--- Data Enclosed Below ---
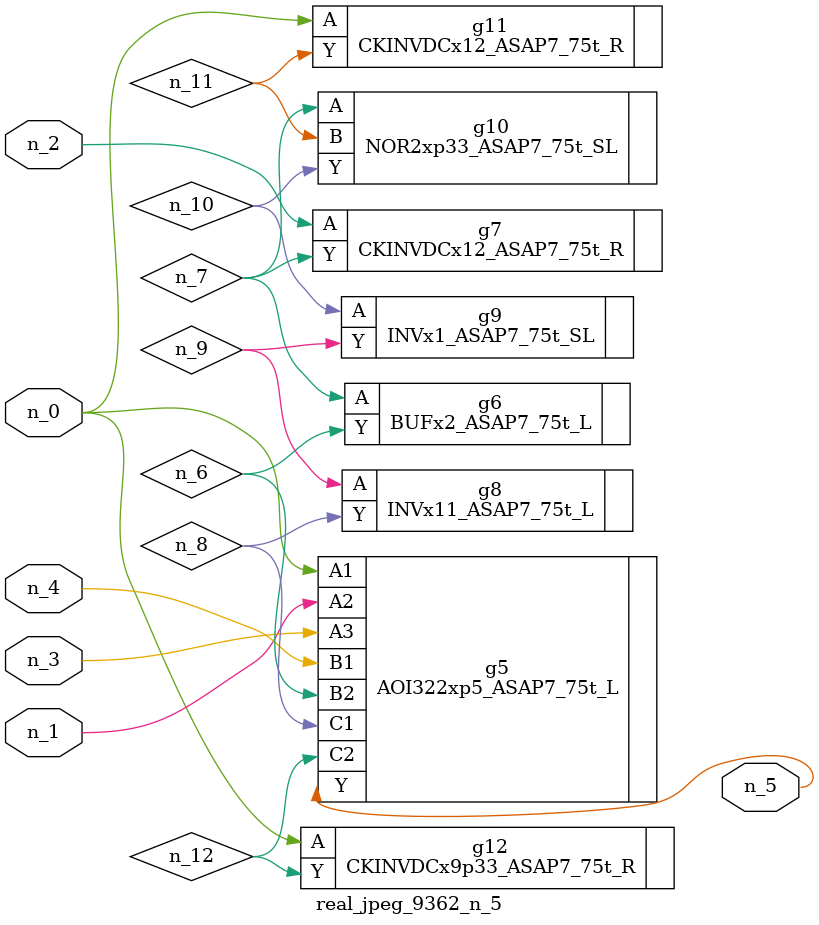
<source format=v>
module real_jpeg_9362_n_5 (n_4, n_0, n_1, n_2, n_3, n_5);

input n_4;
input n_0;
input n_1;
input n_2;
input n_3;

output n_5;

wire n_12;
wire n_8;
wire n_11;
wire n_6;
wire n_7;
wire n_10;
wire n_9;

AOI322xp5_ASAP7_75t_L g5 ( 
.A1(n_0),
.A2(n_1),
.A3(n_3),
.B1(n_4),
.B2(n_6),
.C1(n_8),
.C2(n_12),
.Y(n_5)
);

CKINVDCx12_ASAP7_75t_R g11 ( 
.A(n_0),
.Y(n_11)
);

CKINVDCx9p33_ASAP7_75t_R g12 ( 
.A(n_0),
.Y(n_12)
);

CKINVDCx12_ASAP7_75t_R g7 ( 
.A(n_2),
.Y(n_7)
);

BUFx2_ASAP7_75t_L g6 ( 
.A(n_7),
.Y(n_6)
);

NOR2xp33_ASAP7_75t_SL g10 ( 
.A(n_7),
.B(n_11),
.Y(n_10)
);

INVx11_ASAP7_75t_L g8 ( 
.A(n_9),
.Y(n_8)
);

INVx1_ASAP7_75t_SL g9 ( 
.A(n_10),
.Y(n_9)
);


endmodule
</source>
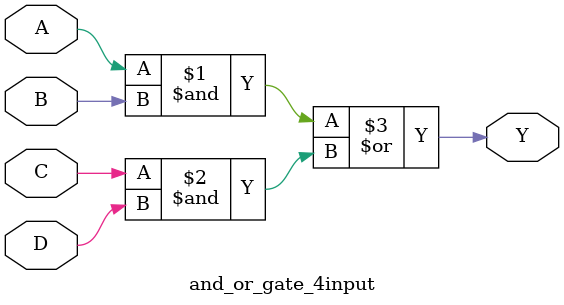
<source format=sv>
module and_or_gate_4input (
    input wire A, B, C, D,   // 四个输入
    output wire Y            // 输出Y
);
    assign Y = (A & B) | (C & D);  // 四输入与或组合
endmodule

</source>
--- End of Enclosed Data ---
--- Data Enclosed Below ---
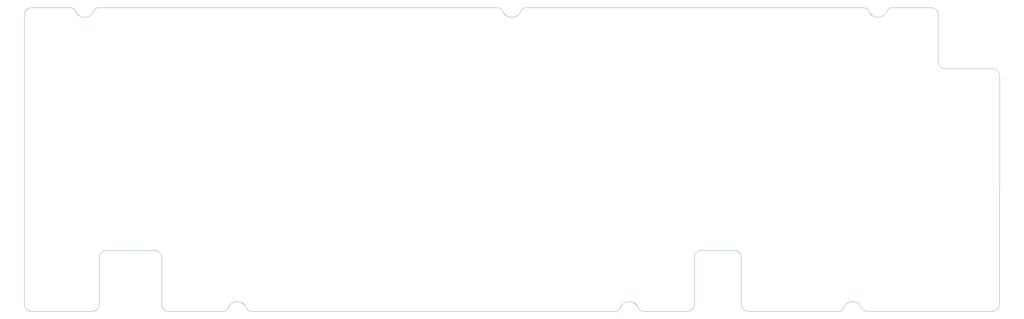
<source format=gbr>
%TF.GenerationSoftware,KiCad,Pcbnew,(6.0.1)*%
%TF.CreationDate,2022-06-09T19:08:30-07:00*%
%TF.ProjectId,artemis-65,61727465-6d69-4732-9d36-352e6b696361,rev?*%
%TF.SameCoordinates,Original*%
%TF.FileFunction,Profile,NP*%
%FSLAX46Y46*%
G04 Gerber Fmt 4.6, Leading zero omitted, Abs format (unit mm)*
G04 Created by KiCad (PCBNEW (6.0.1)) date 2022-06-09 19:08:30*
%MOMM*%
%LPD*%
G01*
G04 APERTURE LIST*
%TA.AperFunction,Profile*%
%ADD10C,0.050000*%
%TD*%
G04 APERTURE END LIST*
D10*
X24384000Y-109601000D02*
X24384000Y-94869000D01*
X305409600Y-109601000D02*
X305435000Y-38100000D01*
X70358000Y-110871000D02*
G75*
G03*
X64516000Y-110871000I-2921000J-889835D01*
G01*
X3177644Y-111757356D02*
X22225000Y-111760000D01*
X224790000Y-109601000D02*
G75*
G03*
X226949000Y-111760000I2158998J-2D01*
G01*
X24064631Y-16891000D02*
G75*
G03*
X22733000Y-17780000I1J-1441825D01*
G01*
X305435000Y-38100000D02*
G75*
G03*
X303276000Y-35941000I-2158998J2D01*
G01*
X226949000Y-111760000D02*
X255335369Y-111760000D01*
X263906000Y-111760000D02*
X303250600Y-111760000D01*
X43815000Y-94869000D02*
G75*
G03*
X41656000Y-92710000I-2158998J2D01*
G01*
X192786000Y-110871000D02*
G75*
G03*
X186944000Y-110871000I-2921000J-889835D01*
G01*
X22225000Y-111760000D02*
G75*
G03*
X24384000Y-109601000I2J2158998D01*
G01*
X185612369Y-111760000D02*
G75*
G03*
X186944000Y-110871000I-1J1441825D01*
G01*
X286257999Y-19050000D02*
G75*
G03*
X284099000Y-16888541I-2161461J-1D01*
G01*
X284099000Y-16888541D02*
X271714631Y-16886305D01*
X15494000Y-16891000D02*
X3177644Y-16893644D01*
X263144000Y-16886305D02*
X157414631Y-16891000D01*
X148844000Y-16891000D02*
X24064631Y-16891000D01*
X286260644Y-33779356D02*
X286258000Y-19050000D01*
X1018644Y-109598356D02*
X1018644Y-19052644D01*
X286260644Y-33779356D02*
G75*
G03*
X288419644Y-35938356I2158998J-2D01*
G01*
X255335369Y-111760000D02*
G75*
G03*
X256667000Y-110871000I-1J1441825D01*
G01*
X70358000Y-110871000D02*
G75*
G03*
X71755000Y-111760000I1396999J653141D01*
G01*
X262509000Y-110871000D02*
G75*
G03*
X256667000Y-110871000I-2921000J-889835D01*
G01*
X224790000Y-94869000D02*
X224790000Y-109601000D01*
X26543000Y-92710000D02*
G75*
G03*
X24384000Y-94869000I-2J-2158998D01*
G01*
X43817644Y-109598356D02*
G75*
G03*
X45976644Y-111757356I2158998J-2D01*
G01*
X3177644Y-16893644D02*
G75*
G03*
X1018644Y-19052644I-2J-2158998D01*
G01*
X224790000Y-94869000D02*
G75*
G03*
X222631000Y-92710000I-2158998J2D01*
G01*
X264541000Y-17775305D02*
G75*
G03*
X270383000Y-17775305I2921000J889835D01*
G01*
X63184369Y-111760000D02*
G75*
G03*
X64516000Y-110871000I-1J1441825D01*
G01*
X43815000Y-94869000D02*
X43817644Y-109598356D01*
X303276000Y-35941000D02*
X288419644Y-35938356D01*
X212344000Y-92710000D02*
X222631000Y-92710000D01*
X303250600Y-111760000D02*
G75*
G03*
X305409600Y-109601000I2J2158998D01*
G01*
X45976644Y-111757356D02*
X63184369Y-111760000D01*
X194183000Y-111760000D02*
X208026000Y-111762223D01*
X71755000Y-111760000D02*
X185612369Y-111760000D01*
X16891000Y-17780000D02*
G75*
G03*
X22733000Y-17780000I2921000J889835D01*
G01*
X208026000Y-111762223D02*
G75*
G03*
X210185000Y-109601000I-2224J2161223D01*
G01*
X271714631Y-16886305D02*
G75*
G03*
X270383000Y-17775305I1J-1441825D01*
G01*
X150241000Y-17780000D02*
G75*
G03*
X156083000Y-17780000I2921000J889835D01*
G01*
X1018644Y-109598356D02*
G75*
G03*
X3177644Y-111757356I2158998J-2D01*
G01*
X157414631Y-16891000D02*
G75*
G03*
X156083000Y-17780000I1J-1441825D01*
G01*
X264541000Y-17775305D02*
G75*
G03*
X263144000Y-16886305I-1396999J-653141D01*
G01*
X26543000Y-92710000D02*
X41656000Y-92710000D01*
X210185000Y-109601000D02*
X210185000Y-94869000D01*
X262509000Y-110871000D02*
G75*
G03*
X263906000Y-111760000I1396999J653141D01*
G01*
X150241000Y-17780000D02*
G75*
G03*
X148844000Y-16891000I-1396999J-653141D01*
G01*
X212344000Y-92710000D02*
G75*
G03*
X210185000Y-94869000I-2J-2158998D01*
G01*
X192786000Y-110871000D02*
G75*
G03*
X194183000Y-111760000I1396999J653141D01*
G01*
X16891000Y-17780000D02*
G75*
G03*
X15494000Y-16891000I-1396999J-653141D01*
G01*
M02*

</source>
--- End of Enclosed Data ---
### What is needed
For this task, write out exactly the lines of the entries above, starting at the line with "X284099000Y-16888541D02*" and ending at the line with "X270383000Y-17775305I1J-1441825D01*", both included, and no others.

### Exercise output
X284099000Y-16888541D02*
X271714631Y-16886305D01*
X15494000Y-16891000D02*
X3177644Y-16893644D01*
X263144000Y-16886305D02*
X157414631Y-16891000D01*
X148844000Y-16891000D02*
X24064631Y-16891000D01*
X286260644Y-33779356D02*
X286258000Y-19050000D01*
X1018644Y-109598356D02*
X1018644Y-19052644D01*
X286260644Y-33779356D02*
G75*
G03*
X288419644Y-35938356I2158998J-2D01*
G01*
X255335369Y-111760000D02*
G75*
G03*
X256667000Y-110871000I-1J1441825D01*
G01*
X70358000Y-110871000D02*
G75*
G03*
X71755000Y-111760000I1396999J653141D01*
G01*
X262509000Y-110871000D02*
G75*
G03*
X256667000Y-110871000I-2921000J-889835D01*
G01*
X224790000Y-94869000D02*
X224790000Y-109601000D01*
X26543000Y-92710000D02*
G75*
G03*
X24384000Y-94869000I-2J-2158998D01*
G01*
X43817644Y-109598356D02*
G75*
G03*
X45976644Y-111757356I2158998J-2D01*
G01*
X3177644Y-16893644D02*
G75*
G03*
X1018644Y-19052644I-2J-2158998D01*
G01*
X224790000Y-94869000D02*
G75*
G03*
X222631000Y-92710000I-2158998J2D01*
G01*
X264541000Y-17775305D02*
G75*
G03*
X270383000Y-17775305I2921000J889835D01*
G01*
X63184369Y-111760000D02*
G75*
G03*
X64516000Y-110871000I-1J1441825D01*
G01*
X43815000Y-94869000D02*
X43817644Y-109598356D01*
X303276000Y-35941000D02*
X288419644Y-35938356D01*
X212344000Y-92710000D02*
X222631000Y-92710000D01*
X303250600Y-111760000D02*
G75*
G03*
X305409600Y-109601000I2J2158998D01*
G01*
X45976644Y-111757356D02*
X63184369Y-111760000D01*
X194183000Y-111760000D02*
X208026000Y-111762223D01*
X71755000Y-111760000D02*
X185612369Y-111760000D01*
X16891000Y-17780000D02*
G75*
G03*
X22733000Y-17780000I2921000J889835D01*
G01*
X208026000Y-111762223D02*
G75*
G03*
X210185000Y-109601000I-2224J2161223D01*
G01*
X271714631Y-16886305D02*
G75*
G03*
X270383000Y-17775305I1J-1441825D01*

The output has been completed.